1. Cover up your outdoor succulents (either planted in the ground or potted ones) using either an umbrella (one with strong bases), a tent or shelter, a tarp, or a UV plastic sheet, or a polycarbonate sheet. Using one of these should be enough to help lessen the risk of root rot, as it will shield the plants from a lot of water or moisture getting in contact with them.
2. Improve Airflow. One reason why rain becomes a concern to succulents is fungal infections due to moist conditions. And by improving the airflow, the risk of your succulents getting fungi disease will be lessened, making your succulents have a higher chance of surviving the rain.
You can do this by elevating your in-ground succulents above the ground (about 5 to 6-inches high), by creating a small trench in front of them, allowing the wind to move up the mounds of soil and through the succulents (helping the soil to dry out), and at the same time, let the water run down the slope rather than being collected below them. For potted succulents outdoors, you just have to make sure that your soil has a layer of gravel or stones to the base of the container, as this will promote better drainage and airflow.
3. Prune Succulents. How does pruning help? Dead leaves or stems under or around your plant’s stem may encourage rot after rainfall, as it can trap water beneath or around the succulent, leading the soil to be moist, which is a favorable environment for bacteria, and by checking your succulents now and then, and pruning or removing the infected parts early helps prevent all this to happen. Just make sure to use a pair of gardening gloves when handling and garden tweezers when pruning cactus with spines. Read here to learn more about pruning succulents.

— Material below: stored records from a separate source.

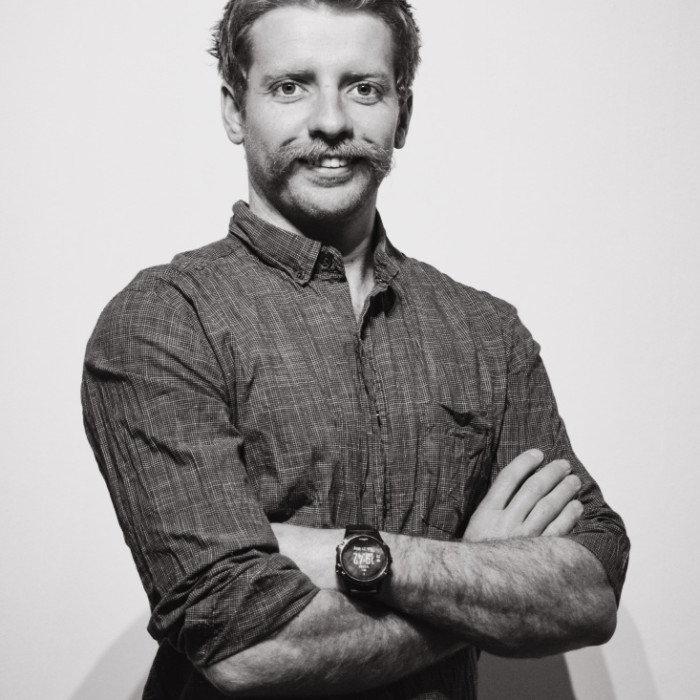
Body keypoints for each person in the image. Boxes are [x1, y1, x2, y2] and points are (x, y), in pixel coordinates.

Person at [82, 1, 630, 698]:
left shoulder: (488, 333)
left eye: (364, 88)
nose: (332, 121)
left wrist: (347, 554)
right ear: (233, 110)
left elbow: (592, 589)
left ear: (403, 113)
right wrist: (482, 579)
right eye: (290, 86)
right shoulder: (164, 321)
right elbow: (245, 646)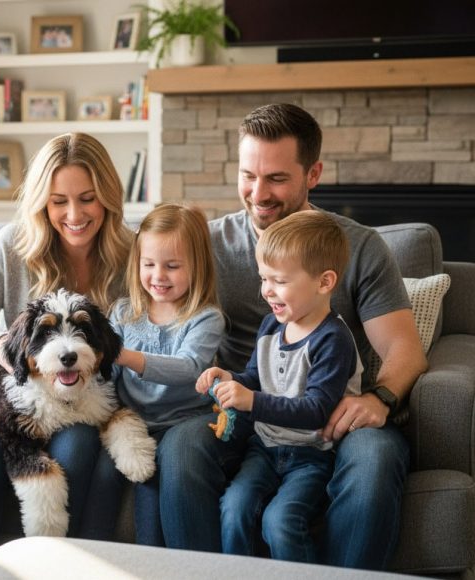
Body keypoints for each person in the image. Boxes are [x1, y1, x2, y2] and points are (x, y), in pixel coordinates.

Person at [158, 102, 427, 569]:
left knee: (376, 458)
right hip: (245, 411)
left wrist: (380, 398)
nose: (258, 193)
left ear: (313, 174)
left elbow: (403, 347)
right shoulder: (207, 246)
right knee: (180, 448)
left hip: (331, 414)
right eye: (248, 176)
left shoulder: (358, 247)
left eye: (277, 179)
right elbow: (151, 308)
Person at [0, 132, 133, 579]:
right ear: (42, 202)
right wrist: (0, 347)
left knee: (79, 444)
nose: (74, 215)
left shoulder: (133, 254)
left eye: (87, 199)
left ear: (108, 197)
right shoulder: (14, 246)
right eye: (59, 201)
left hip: (84, 405)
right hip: (4, 406)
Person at [196, 210, 362, 562]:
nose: (267, 290)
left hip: (312, 456)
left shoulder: (333, 339)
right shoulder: (271, 326)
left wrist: (251, 401)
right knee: (234, 507)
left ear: (324, 282)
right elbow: (254, 378)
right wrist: (228, 379)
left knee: (280, 521)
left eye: (280, 281)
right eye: (263, 278)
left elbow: (317, 410)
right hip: (265, 448)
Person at [82, 202, 226, 544]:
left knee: (150, 486)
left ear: (197, 266)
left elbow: (190, 367)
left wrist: (127, 357)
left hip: (183, 420)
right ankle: (88, 555)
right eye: (149, 264)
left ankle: (158, 562)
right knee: (103, 476)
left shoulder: (205, 319)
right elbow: (108, 378)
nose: (158, 276)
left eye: (172, 266)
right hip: (132, 422)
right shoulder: (123, 313)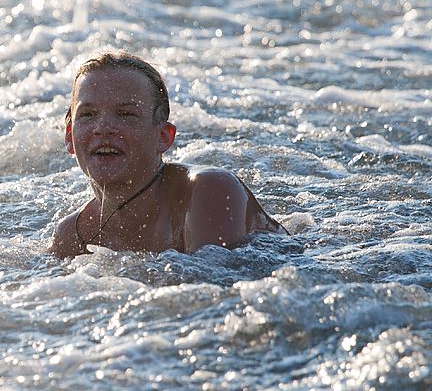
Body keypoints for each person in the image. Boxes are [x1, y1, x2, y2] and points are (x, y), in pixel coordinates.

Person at [49, 51, 286, 258]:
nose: (103, 128)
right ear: (70, 137)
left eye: (126, 114)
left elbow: (213, 296)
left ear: (164, 137)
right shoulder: (71, 235)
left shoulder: (209, 191)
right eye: (88, 115)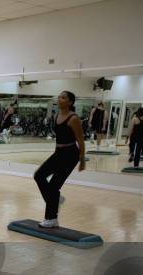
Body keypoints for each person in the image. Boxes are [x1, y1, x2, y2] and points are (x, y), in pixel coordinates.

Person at [33, 91, 85, 228]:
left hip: (70, 155)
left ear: (70, 102)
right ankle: (56, 201)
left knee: (53, 186)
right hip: (58, 152)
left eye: (63, 98)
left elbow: (81, 140)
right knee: (39, 175)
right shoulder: (56, 115)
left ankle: (51, 218)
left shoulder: (74, 118)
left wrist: (82, 159)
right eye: (59, 97)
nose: (59, 99)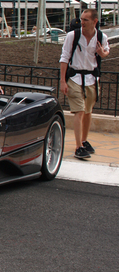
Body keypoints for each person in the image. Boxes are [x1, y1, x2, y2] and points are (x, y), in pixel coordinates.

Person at [59, 8, 109, 160]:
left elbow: (106, 51)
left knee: (88, 112)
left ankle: (84, 141)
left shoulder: (101, 37)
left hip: (91, 79)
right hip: (74, 78)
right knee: (79, 111)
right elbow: (64, 57)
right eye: (81, 19)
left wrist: (102, 54)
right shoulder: (72, 36)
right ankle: (78, 147)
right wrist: (62, 81)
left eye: (85, 20)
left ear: (95, 21)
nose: (82, 22)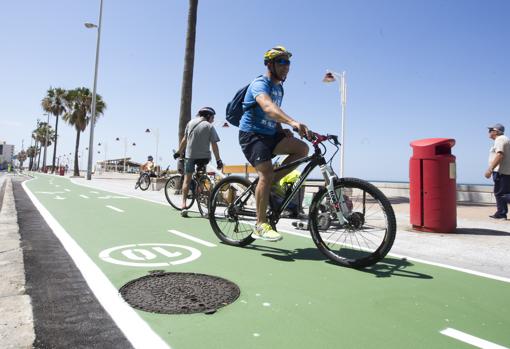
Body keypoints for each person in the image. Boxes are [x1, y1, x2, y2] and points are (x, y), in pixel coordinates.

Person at [238, 45, 312, 241]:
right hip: (252, 135)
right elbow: (268, 107)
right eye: (281, 61)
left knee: (302, 148)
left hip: (270, 134)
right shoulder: (259, 84)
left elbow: (273, 115)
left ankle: (272, 182)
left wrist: (282, 129)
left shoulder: (279, 88)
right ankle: (260, 224)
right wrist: (293, 122)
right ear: (270, 64)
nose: (286, 66)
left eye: (288, 62)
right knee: (266, 174)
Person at [174, 106, 223, 217]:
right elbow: (214, 145)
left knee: (187, 180)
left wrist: (178, 152)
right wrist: (218, 160)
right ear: (208, 116)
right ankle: (200, 190)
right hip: (204, 158)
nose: (213, 119)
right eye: (213, 117)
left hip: (190, 156)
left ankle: (183, 205)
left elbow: (184, 140)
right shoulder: (209, 126)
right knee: (201, 177)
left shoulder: (190, 123)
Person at [485, 123, 510, 219]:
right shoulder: (505, 139)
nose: (489, 132)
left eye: (490, 130)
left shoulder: (500, 140)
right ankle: (501, 213)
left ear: (496, 131)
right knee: (502, 193)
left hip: (501, 171)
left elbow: (500, 155)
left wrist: (490, 169)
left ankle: (501, 213)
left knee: (500, 193)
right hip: (505, 171)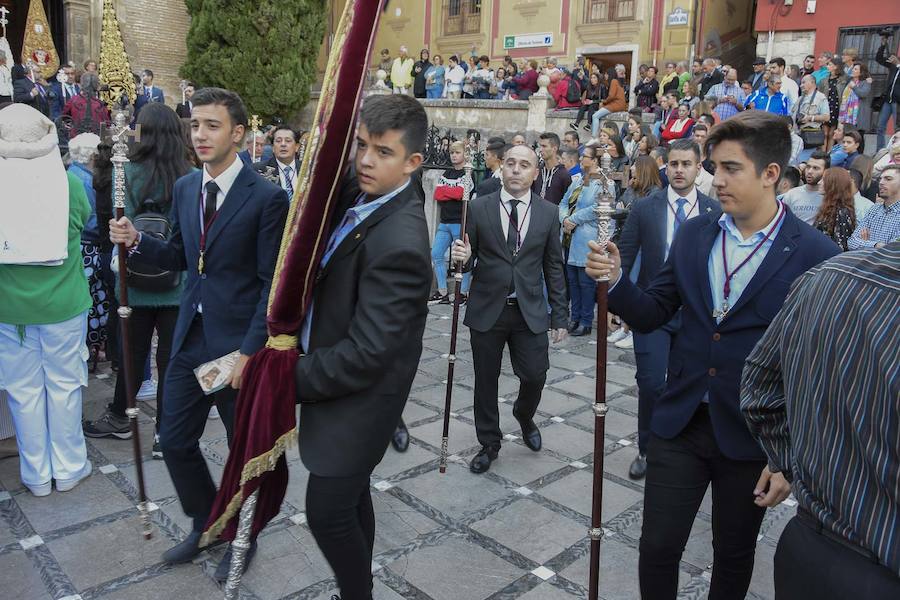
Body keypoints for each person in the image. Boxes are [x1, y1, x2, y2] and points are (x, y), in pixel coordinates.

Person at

For succulents grown in containers, you need to make sure that you use porous pots. Keep in mind that using a pot that’s made out of the wrong materials will result in bigger problems for your succulents outdoors during the rainy season. For example, plastic pots retain moisture and humidity, which will increase the risk of issues of rot and pest infestations. Terracotta pots and other clay-based pots, on the other hand, are made of breathable materials, and at the same time, allow water to evaporate quickly, reducing the risk of your succulents getting root or leaf rot. If you want to know what other choices of pots you can use, check out our CHOOSE THE RIGHT POT MATERIAL FOR SUCCULENTS blog.

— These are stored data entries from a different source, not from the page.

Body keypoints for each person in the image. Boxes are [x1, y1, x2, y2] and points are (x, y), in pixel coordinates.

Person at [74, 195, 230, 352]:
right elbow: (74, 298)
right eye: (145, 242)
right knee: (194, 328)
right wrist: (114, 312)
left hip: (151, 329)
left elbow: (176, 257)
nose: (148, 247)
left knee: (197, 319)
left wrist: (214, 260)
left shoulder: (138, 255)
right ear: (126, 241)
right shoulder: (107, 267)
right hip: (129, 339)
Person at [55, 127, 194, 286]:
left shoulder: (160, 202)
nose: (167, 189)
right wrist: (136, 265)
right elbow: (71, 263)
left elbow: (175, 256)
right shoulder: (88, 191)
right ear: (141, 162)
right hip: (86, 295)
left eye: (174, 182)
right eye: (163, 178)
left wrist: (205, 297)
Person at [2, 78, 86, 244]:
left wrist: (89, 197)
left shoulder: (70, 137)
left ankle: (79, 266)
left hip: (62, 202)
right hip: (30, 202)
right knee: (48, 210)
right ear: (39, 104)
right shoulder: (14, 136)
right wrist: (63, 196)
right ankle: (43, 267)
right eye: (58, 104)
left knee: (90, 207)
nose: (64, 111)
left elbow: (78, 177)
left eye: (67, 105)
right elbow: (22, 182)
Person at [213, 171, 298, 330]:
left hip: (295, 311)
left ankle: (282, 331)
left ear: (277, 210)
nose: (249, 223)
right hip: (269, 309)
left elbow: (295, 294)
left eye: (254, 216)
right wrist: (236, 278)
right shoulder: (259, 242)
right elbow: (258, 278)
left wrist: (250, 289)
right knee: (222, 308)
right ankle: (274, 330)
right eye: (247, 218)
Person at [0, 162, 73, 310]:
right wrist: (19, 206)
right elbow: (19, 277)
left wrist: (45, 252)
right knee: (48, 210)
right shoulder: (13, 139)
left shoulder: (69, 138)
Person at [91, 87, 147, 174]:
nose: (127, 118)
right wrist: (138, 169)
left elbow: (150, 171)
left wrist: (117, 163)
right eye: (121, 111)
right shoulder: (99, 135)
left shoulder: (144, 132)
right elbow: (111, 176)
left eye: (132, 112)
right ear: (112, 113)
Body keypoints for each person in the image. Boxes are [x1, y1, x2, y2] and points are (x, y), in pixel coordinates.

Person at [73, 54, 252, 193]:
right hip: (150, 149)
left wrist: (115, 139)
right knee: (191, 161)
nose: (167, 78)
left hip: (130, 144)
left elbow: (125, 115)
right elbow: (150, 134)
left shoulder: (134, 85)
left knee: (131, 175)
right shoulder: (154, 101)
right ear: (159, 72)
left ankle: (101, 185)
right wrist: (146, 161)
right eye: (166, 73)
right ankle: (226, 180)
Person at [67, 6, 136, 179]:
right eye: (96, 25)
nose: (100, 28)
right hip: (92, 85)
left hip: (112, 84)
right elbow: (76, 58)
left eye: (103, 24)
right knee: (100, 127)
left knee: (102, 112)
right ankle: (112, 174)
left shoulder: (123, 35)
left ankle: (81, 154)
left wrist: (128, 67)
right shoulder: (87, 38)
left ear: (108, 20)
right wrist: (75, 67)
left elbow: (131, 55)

4. Pay attention to the Weather forecast. This will help you be aware and make proper arrangements for your succulents in advance, allowing you to be well prepared to face future weather conditions.

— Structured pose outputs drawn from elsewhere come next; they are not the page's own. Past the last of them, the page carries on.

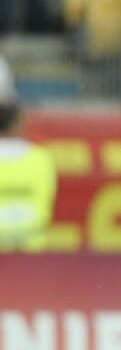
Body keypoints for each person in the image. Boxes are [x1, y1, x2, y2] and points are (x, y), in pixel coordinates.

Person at [0, 101, 56, 252]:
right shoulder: (41, 159)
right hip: (32, 246)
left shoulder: (41, 158)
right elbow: (47, 197)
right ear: (17, 125)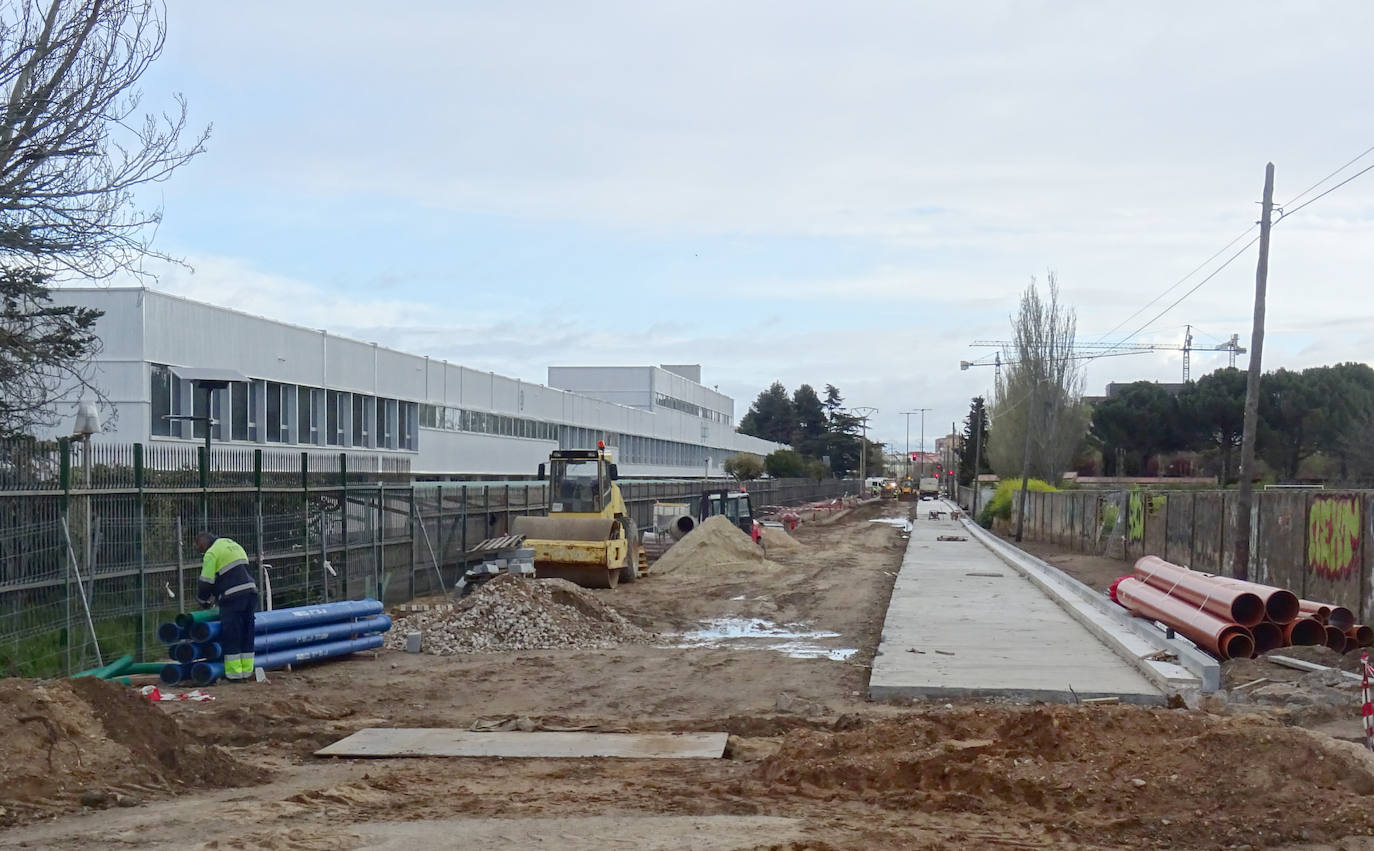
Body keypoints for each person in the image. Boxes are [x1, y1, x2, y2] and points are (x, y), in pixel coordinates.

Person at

5. Avoid touching the Farina. Succulents like Echeveria, Kalanchoe, and Graptoveria, have a white or bluish silver coating on the leaves or stems called epicuticular wax, or also known as farina. This helps the plant repel water during the rainy season and protects it from the scorching sun. And since they can easily get brushed away, touching might accidentally remove this layer from the plant, risking them from getting sunburned or even root rot during the rainy season.
1. Pour out excess water from succulents planted in pots without drainage holes by simply tipping the pot. This will not only pour out the excess water from the pot but also helps the soil to dry out quicker.
2. Remember to throw away any collected water on the pot's saucer after heavy rain. And make sure to give the pot a chance to dry out by setting the saucer aside for a few days first before putting it back in place. Doing this will prevent your succulents from sitting in wet for too long, hence, reducing the risk of root rot.
3. Since succulents tend to easily rot if stayed wet for too long, quickly wipe or remove any water that pools on their leaves after a heavy rain. Do this for your succulents grown on both as a container plant or the ones planted in the ground.
4. Move your potted succulents to a sunny spot in your outdoor garden, and remove the cover you used to protect your succulents planted in the ground to allow them to dry out quickly as the sun will help evaporate the water faster.